Last summer I visited a relatively new attraction called Moab Giants: Paleo Safari in Moab, Utah. I’m not being grandiose when I say this was one of the best dinosaur attractions I’ve ever seen! It featured a trail full of lifelike dinosaurs which were enhanced even further by the southwestern landscape. The trail was divided into four parts representing the Late Triassic, Jurassic, and Early/Late Cretaceous Periods. The admission was $16 for adults with Seniors and children 4-15 years old $12 (under 3 FREE). They also offered a 3D video presentation for an extra $5 which we chose to pass on. My buddy and I were far too eager to begin the ½ mile trail boasting over a hundred lifelike dinosaurs to watch a movie!

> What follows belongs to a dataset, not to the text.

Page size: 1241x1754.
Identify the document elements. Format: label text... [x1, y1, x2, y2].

After using the washroom and hydrating ourselves (an important step before starting this trail) we began our journey. The dinosaurs were arranged in order of their existence so, naturally, we started in the Late Triassic. I couldn’t believe how amazing they looked and it honestly felt like I was really in their world (with the exception of some pesky electric lines occasionally marring the effect). I honestly don’t think “beautiful” was a strong enough word to describe what I was seeing. For an old dinosaur kid like me, it was as if I’d died and gone to Heaven.

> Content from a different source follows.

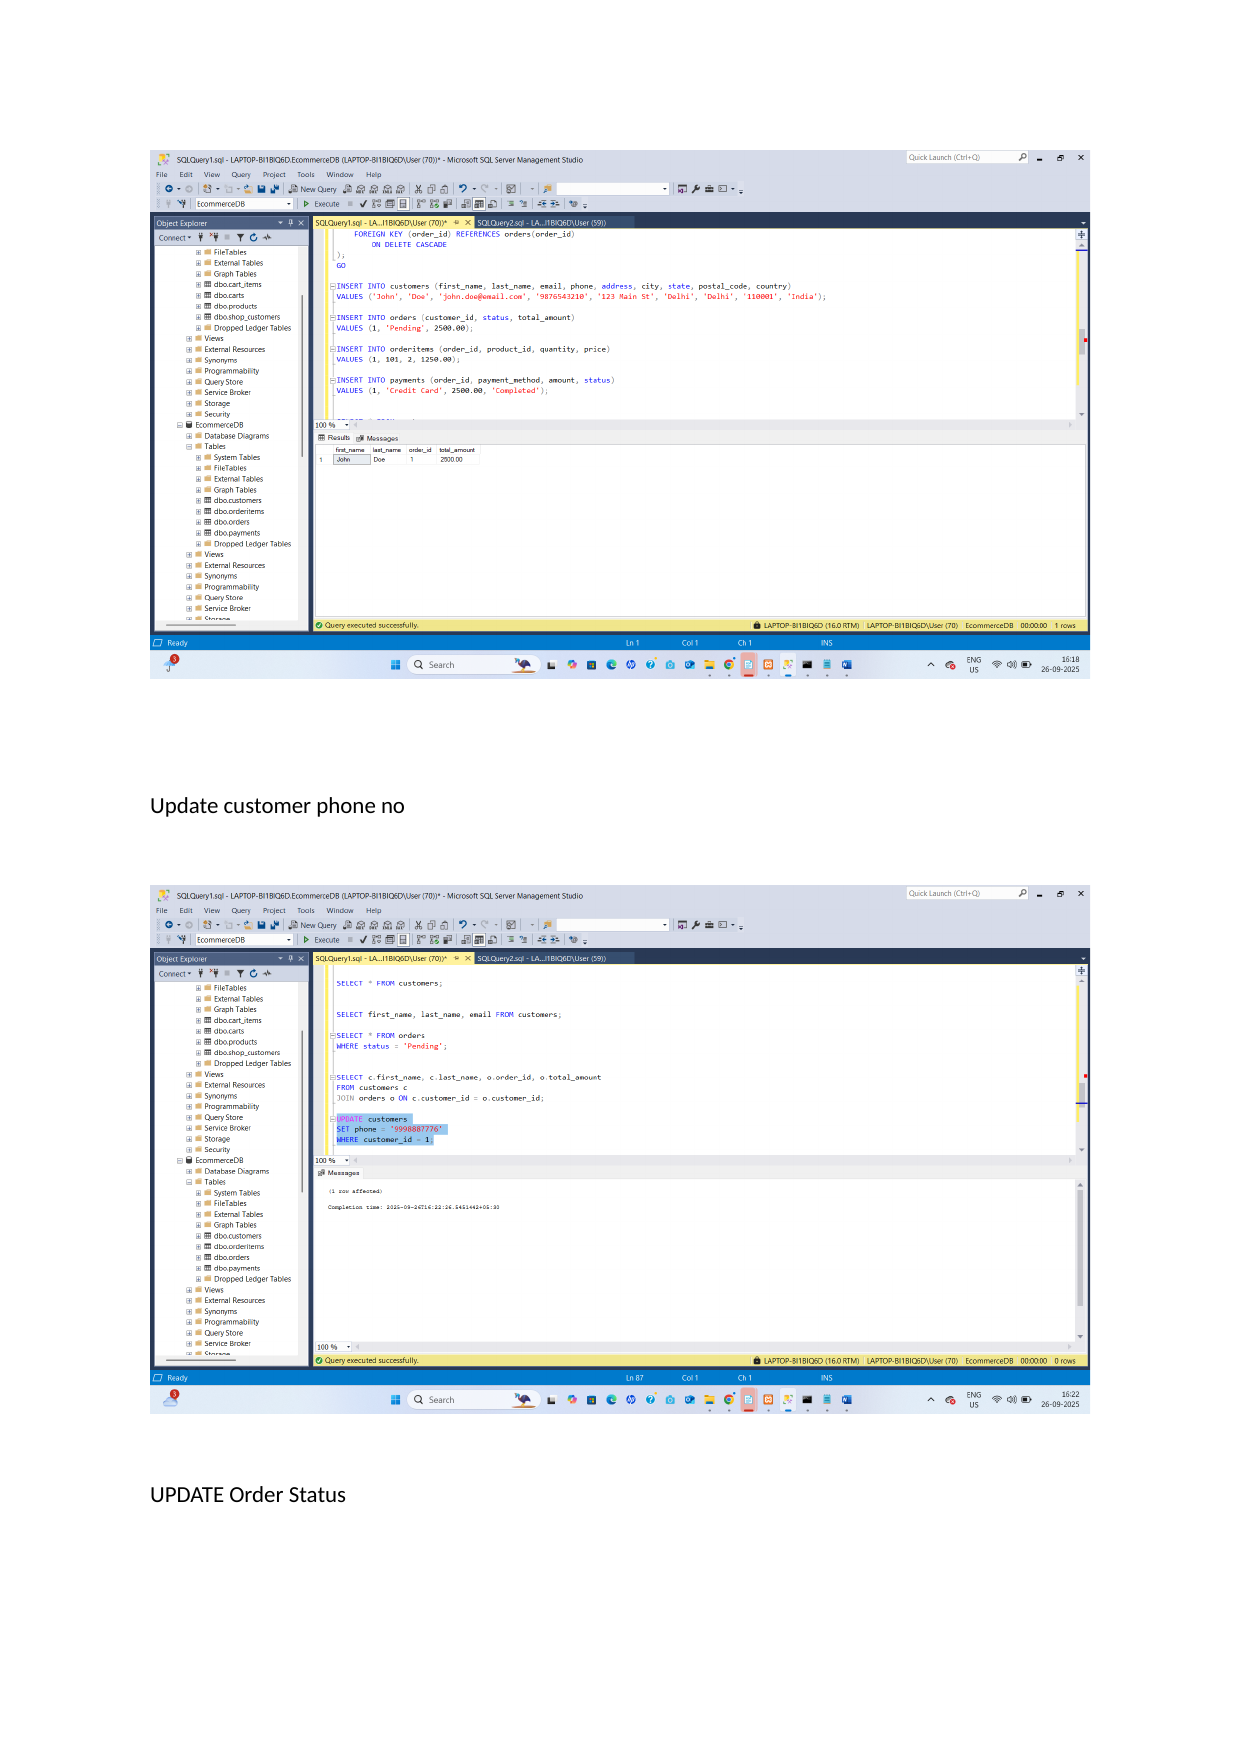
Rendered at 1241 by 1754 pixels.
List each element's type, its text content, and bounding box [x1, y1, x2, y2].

The dinosaurs immediately became more colorful and, of course, larger when we entered the Jurassic section.
Indeed, the Jurassic period saw dinosaurs reach immense proportions and their largest were the Sauropods! Standind at the feet of a lifelike replica gave me a perspective I’d never fully appreciated before.
My favorite as kid was always Stegosaurus and the ones featured at Moab Giants were just gorgeous! You could totally picture them slowly walking away even though none of the dinosaurs at this attraction were animotronic.
The armored dinosaurs seen at Moab Giants weren’t too shabby either.
This attraction had a great selection of Theropods and the lion of the Jurassic was, of course, the great Allosaurus. Another thing I liked about these dinosaurs is that they never featured just one of a particular species, focusing on groups or couplings instead. This allowed for more interesting poses and scenes that managed to tell a story without the need of words nor movement.
Next was the Eary Cretaceous. This period saw some Jurassic survivors along with the appearance of entirely new species of dinosaurs.
Until a certain meteor found its way to Earth, dinosaurs thrived stronger than ever in the late Cretaceous. It also saw the development of feathers in certain species as well.
Naturally, they had Tyrannosaurus Rex as their grand finale. Ironically, it was the only portion of this tour where I felt they fell short. The placement of the eyes and lips, though possible, just made it look less fearsome. In fact, at certain angles it was downright goofy. I honestly don’t know the science behind this so for all I know it might be accurate but, if it is, then it’s this forty-five-year-old guy’s equivalent of learning there’s no such thing as Santa!
One thing you’ll want to do if visiting during the summer months is pack along some water. About halfway through they do offer restrooms and a water machine but, like everything else in Moab, it ain’t cheap. We arrived when the place opened and by the time we finished the temp was swealteing. As soon as we returned to the main courtyard we ran into the Museum for some air-conditioning. The museum was small but interesting. Definitely no where near as impressive as what was oustide but worth checking out.
Since it was lunch time we opted to eat at their little restaurant which offered dinosaur-themed foods. I would suggest that families on a budget pack their own meals instead. The prices were high even by theme park standards and the food was nothing to write home about.
Though Moab Giants is a bit pricey, it’s absolutely worth a detour. In fact, I’d love to go back someday as it left such a strong impression. The locale is pitch perfect and about the only thing that could have made it more convincing would have been an active volcano spewing in the background. Plan for the hot climate, bring your camera, and immerse yourself in a Paleo Paradise!